THE GRASSHOPPER IS GOOD TO EAT
How much mere prejudice controls us! Whence came our aversion to the spotless, winged grasshopper as food and our fondness for the flesh of the wallowing swine? We thoughtlessly pass on to our children the idea that certain things are not good to eat while others are, and so, although the grasshopper has been eaten for centuries by millions of people, even by the ancient Assyrians, and is today one of the candied delicacies of Japan, our American boys, hungry as they always are, have not yet caught them to cook over their campfires.
The spiny legs deter us, perhaps, and yet, when one thinks that we eat up all of the soft-shelled crabs, sardines, reed birds and some other delicacies, that seems to be no argument at all against the pasture fed and fattened locust of our summer time.
In Barbary, according to Miss Margaret Morley, the recipe in common use is to boil them for half an hour, remove the heads and wings and legs, sprinkle with salt and then fry them and season with vinegar to taste.

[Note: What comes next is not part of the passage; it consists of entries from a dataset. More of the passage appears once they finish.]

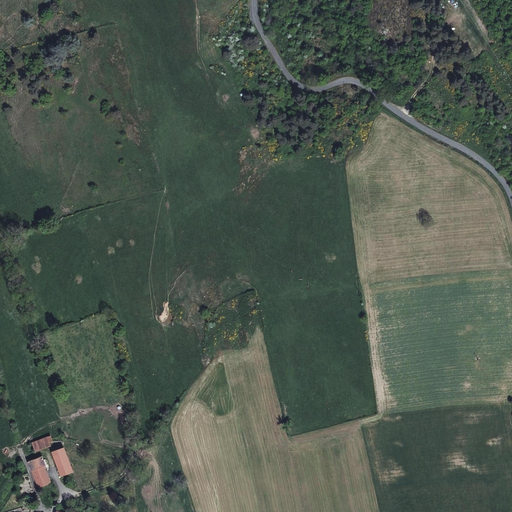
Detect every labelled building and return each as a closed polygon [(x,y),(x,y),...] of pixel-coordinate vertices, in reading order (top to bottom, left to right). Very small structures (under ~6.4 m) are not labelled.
[(50,436),(32,443),(35,452),(51,446),(49,442),(52,441),(50,436)] [(72,472),(63,448),(52,452),(61,476),(72,472)] [(43,467),(44,469),(46,467),(42,456),(27,462),(31,471),(43,467)] [(31,471),(34,481),(48,479),(44,469),(43,467),(31,471)] [(50,483),(48,479),(34,481),(38,488),(50,483)]
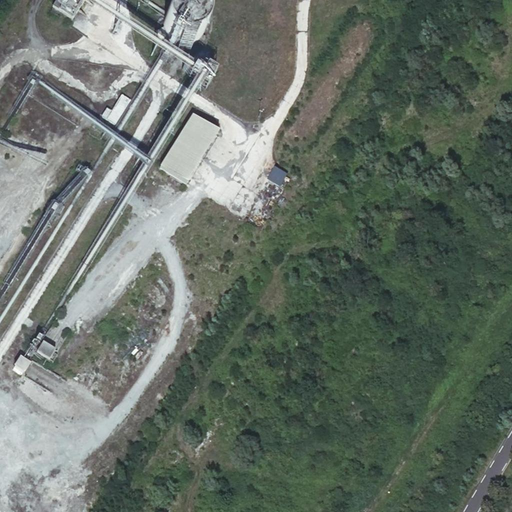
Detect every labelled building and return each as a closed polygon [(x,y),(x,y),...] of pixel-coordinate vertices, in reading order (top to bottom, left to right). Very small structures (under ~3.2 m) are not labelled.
[(53,0),(49,6),(68,20),(82,0),(53,0)] [(179,5),(176,6),(173,7),(170,9),(168,12),(166,14),(164,17),(163,21),(163,24),(163,27),(163,31),(164,34),(166,37),(168,40),(170,42),(173,44),(176,45),(179,47),(183,47),(186,47),(190,46),(193,45),(196,43),(198,41),(201,38),(202,35),(204,32),(205,29),(205,26),(205,22),(204,19),(202,16),(201,13),(198,10),(196,8),(193,7),(190,5),(186,5),(183,5),(179,5)] [(129,101),(121,95),(111,112),(107,109),(101,117),(114,126),(129,101)] [(218,134),(192,117),(159,168),(186,185),(218,134)] [(268,179),(281,185),(287,171),(274,165),(268,179)] [(47,331),(43,339),(55,346),(59,349),(63,342),(47,331)] [(33,353),(30,359),(43,366),(46,361),(55,346),(43,339),(33,353)]
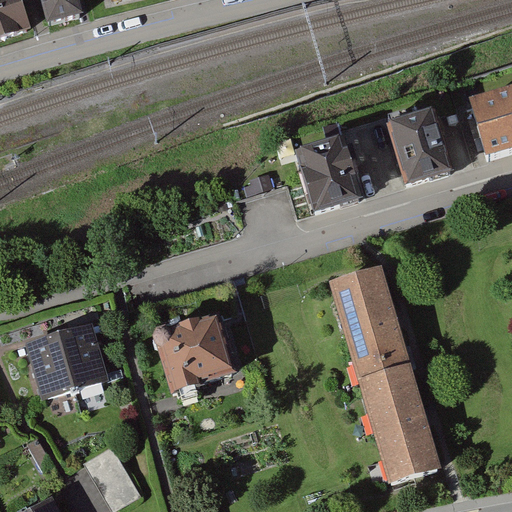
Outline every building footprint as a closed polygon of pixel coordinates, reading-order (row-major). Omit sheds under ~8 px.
[(0,0),(0,42),(31,34),(20,0),(0,0)] [(86,0),(46,0),(54,34),(92,25),(86,0)] [(114,0),(116,10),(160,0),(114,0)] [(511,95),(470,108),(487,163),(511,155),(511,95)] [(435,118),(389,132),(406,189),(451,176),(435,118)] [(341,142),(294,157),(313,218),(360,204),(341,142)] [(381,272),(329,288),(389,490),(441,474),(424,419),(405,353),(396,322),(381,272)] [(224,326),(160,345),(178,407),(210,397),(208,392),(241,383),(224,326)] [(99,335),(32,353),(47,408),(114,390),(99,335)] [(38,443),(27,449),(44,479),(55,473),(38,443)] [(113,450),(84,467),(110,511),(122,511),(142,500),(113,450)]
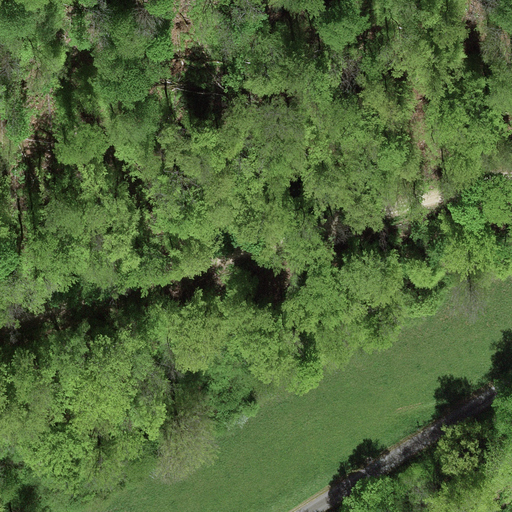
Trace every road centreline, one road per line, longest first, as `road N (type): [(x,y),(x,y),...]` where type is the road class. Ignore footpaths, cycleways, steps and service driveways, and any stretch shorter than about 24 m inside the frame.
road 1 (track): [(511,176),(0,325)]
road 2 (residential): [(304,511),(511,385)]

The Maoris of New Zealand, it is said, prefer them to the pigeons which they raise.
The Bedouins bake then in a heated pit in the ground, much as a woodsman cooks his beans, and later dries them in the sun, then grinds them to powder and makes a kind of gruel, or else he eats them without grinding, simply removing the legs and wings with his fingers as one would the shell of a shrimp.
Some people say they taste like the yolk of a hard-boiled egg, while others compare them in flavor to prawns.
Now, whether all the different kinds are good or not, and which are best to eat are questions which the American boys most find out for themselves—the girls, it is assumed, will take no part in this new field of cookery!
Should any boy desire to dip into this vast subject and become an acridophagus it would take him back in his study to the hieroglyphics on some of the oldest monuments of the human race and be a most fascinating subject.